[DATA SUPPLIED]
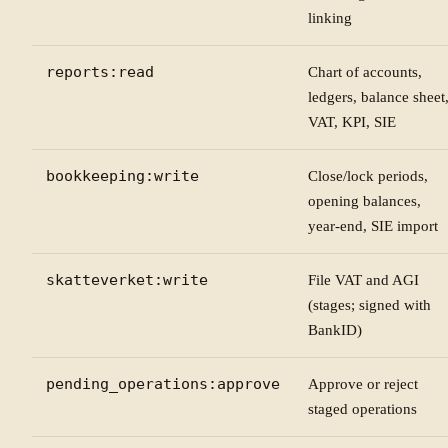
linking
reports:read
Chart of accounts,
ledgers, balance sheet
VAT, KPI, SIE
bookkeeping:write
Close/lock periods,
opening balances,
year-end, SIE import
skatteverket:write
File VAT and AGI
(stages; signed with
BankID)
pending_operations:approve
Approve or reject
staged operations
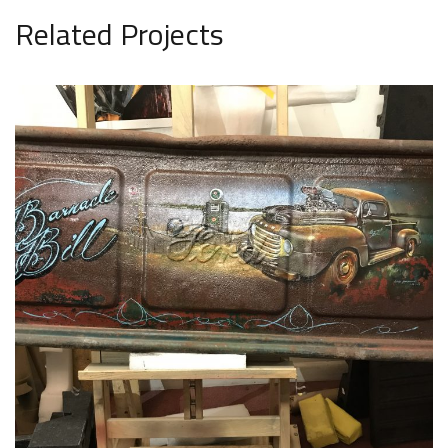
Related Projects
Unique Items 4
UNIQUE ITEMS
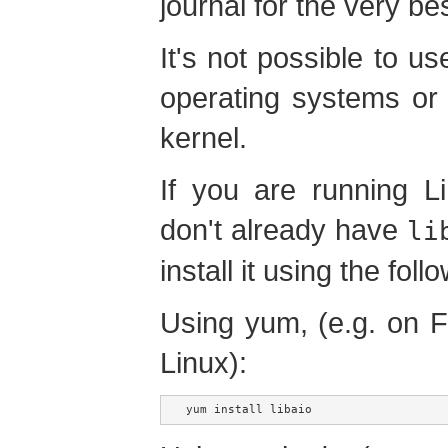
journal for the very b
It's not possible to u
operating systems or 
kernel.
If you are running L
don't already have
li
install it using the foll
Using yum, (e.g. on 
Linux):
yum install libaio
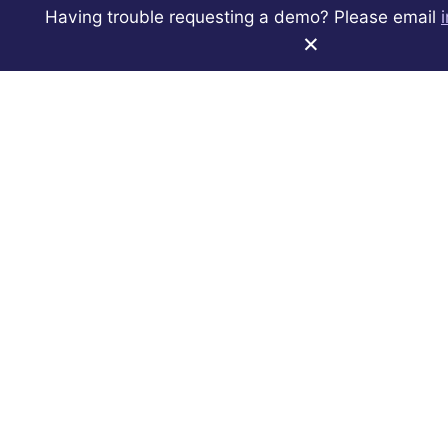
We used Quorum European Union to analyse over
Having trouble requesting a demo? Please email
800,000 posts made by MEPs on official Twitter,
×
Facebook, and YouTube accounts in 2021. Learn how
you can discover similar insights with Quorum.
See Quorum For Yourself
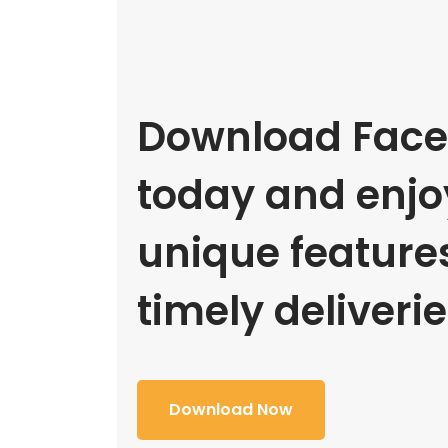
Download Face
today and enjoy
unique feature
timely deliverie
Download Now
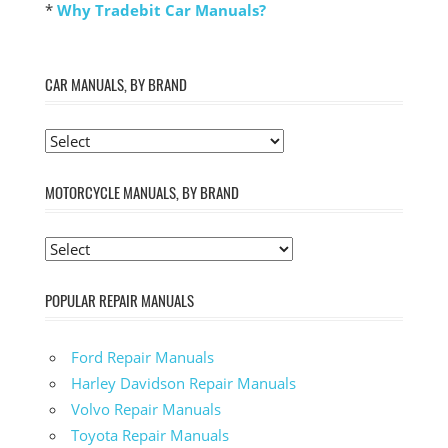
*
Why Tradebit Car Manuals?
CAR MANUALS, BY BRAND
MOTORCYCLE MANUALS, BY BRAND
POPULAR REPAIR MANUALS
Ford Repair Manuals
Harley Davidson Repair Manuals
Volvo Repair Manuals
Toyota Repair Manuals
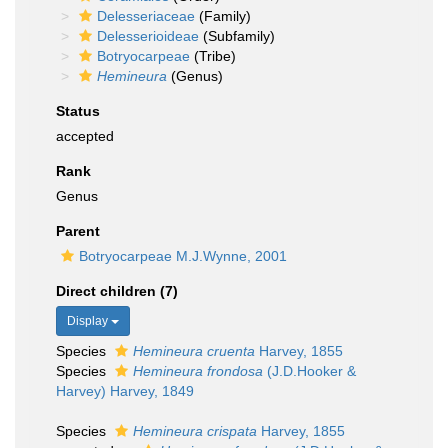
Delesseriaceae
(Family)
Delesserioideae
(Subfamily)
Botryocarpeae
(Tribe)
Hemineura
(Genus)
Status
accepted
Rank
Genus
Parent
Botryocarpeae M.J.Wynne, 2001
Direct children (7)
Display
Species
Hemineura cruenta
Harvey, 1855
Species
Hemineura frondosa
(J.D.Hooker &
Harvey) Harvey, 1849
Species
Hemineura crispata
Harvey, 1855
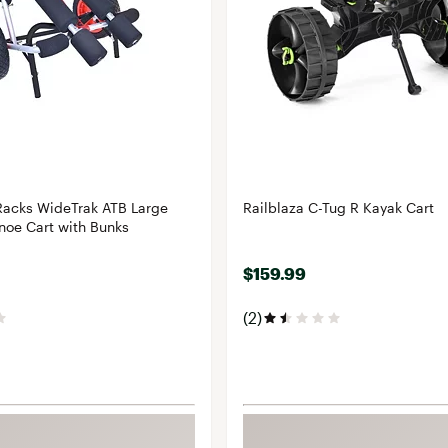
Racks WideTrak ATB Large
Railblaza C-Tug R Kayak Cart
noe Cart with Bunks
$159.99
(2)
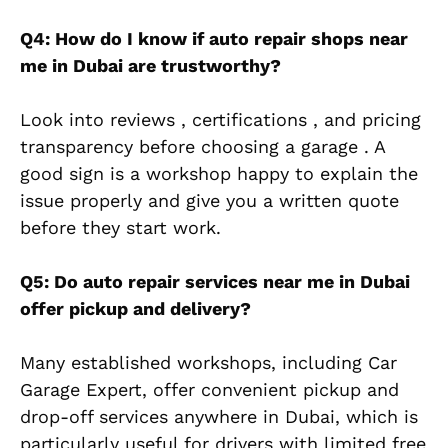
Q4: How do I know if auto repair shops near
me in Dubai are trustworthy?
Look into reviews , certifications , and pricing
transparency before choosing a garage . A
good sign is a workshop happy to explain the
issue properly and give you a written quote
before they start work.
Q5: Do auto repair services near me in Dubai
offer pickup and delivery?
Many established workshops, including Car
Garage Expert, offer convenient pickup and
drop-off services anywhere in Dubai, which is
particularly useful for drivers with limited free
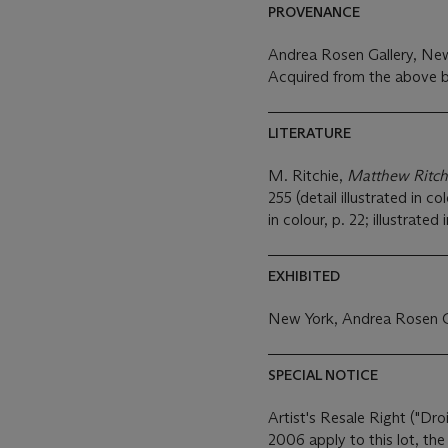
PROVENANCE
Andrea Rosen Gallery, Ne
Acquired from the above b
LITERATURE
M. Ritchie,
Matthew Ritch
255 (detail illustrated in co
in colour, p. 22; illustrated 
EXHIBITED
New York, Andrea Rosen G
SPECIAL NOTICE
Artist's Resale Right ("Dro
2006 apply to this lot, th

[WHAT YOU SHOULD DO]
Output all of the records word for word, and keep the pictures out of the copy.

[EXERCISE ANSWER]
linking
reports:read
Chart of accounts,
ledgers, balance sheet
VAT, KPI, SIE
bookkeeping:write
Close/lock periods,
opening balances,
year-end, SIE import
skatteverket:write
File VAT and AGI
(stages; signed with
BankID)
pending_operations:approve
Approve or reject
staged operations
Related Projects
Unique Items 4
UNIQUE ITEMS
journal for the very b
It's not possible to u
operating systems or 
kernel.
If you are running L
don't already have
li
install it using the foll
Using yum, (e.g. on 
Linux):
yum install libaio
We used Quorum European Union to analyse over
Having trouble requesting a demo? Please email
800,000 posts made by MEPs on official Twitter,
×
Facebook, and YouTube accounts in 2021. Learn how
you can discover similar insights with Quorum.
See Quorum For Yourself
Download Face
today and enjoy
unique feature
timely deliverie
Download Now
*
Why Tradebit Car Manuals?
CAR MANUALS, BY BRAND
MOTORCYCLE MANUALS, BY BRAND
POPULAR REPAIR MANUALS
Ford Repair Manuals
Harley Davidson Repair Manuals
Volvo Repair Manuals
Toyota Repair Manuals
Delesseriaceae
(Family)
Delesserioideae
(Subfamily)
Botryocarpeae
(Tribe)
Hemineura
(Genus)
Status
accepted
Rank
Genus
Parent
Botryocarpeae M.J.Wynne, 2001
Direct children (7)
Display
Species
Hemineura cruenta
Harvey, 1855
Species
Hemineura frondosa
(J.D.Hooker &
Harvey) Harvey, 1849
Species
Hemineura crispata
Harvey, 1855
Racks WideTrak ATB Large
Railblaza C-Tug R Kayak Cart
noe Cart with Bunks
$159.99
(2)
Q4: How do I know if auto repair shops near
me in Dubai are trustworthy?
Look into reviews , certifications , and pricing
transparency before choosing a garage . A
good sign is a workshop happy to explain the
issue properly and give you a written quote
before they start work.
Q5: Do auto repair services near me in Dubai
offer pickup and delivery?
Many established workshops, including Car
Garage Expert, offer convenient pickup and
drop-off services anywhere in Dubai, which is
particularly useful for drivers with limited free
PROVENANCE
Andrea Rosen Gallery, Ne
Acquired from the above b
LITERATURE
M. Ritchie,
Matthew Ritch
255 (detail illustrated in co
in colour, p. 22; illustrated 
EXHIBITED
New York, Andrea Rosen G
SPECIAL NOTICE
Artist's Resale Right ("Dro
2006 apply to this lot, th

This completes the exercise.